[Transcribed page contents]
··········

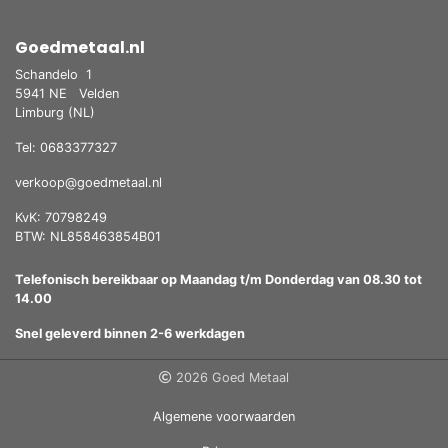
Goedmetaal.nl
Schandelo
1
5941 NE
Velden
Limburg (NL)
Tel: 0683377327
verkoop@goedmetaal.nl
KvK: 70798249
BTW: NL858463854B01
Telefonisch bereikbaar op Maandag t/m Donderdag van 08.30 tot
14.00
Snel geleverd binnen 2-6 werkdagen
2026 Goed Metaal
Algemene voorwaarden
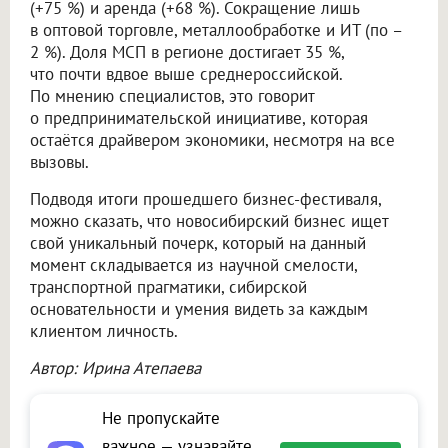
(+75 %) и аренда (+68 %). Сокращение лишь
в оптовой торговле, металлообработке и ИТ (по –
2 %). Доля МСП в регионе достигает 35 %,
что почти вдвое выше среднероссийской.
По мнению специалистов, это говорит
о предпринимательской инициативе, которая
остаётся драйвером экономики, несмотря на все
вызовы.
Подводя итоги прошедшего бизнес-фестиваля,
можно сказать, что новосибирский бизнес ищет
свой уникальный почерк, который на данный
момент складывается из научной смелости,
транспортной прагматики, сибирской
основательности и умения видеть за каждым
клиентом личность.
Автор: Ирина Атепаева
Не пропускайте
важное — узнавайте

··········

*What is expected*:
Write every record out again exactly; no pictures belong in the copy.

*Final answer*:
Goedmetaal.nl
Schandelo
1
5941 NE
Velden
Limburg (NL)
Tel: 0683377327
verkoop@goedmetaal.nl
KvK: 70798249
BTW: NL858463854B01
Telefonisch bereikbaar op Maandag t/m Donderdag van 08.30 tot
14.00
Snel geleverd binnen 2-6 werkdagen
2026 Goed Metaal
Algemene voorwaarden
(+75 %) и аренда (+68 %). Сокращение лишь
в оптовой торговле, металлообработке и ИТ (по –
2 %). Доля МСП в регионе достигает 35 %,
что почти вдвое выше среднероссийской.
По мнению специалистов, это говорит
о предпринимательской инициативе, которая
остаётся драйвером экономики, несмотря на все
вызовы.
Подводя итоги прошедшего бизнес-фестиваля,
можно сказать, что новосибирский бизнес ищет
свой уникальный почерк, который на данный
момент складывается из научной смелости,
транспортной прагматики, сибирской
основательности и умения видеть за каждым
клиентом личность.
Автор: Ирина Атепаева
Не пропускайте
важное — узнавайте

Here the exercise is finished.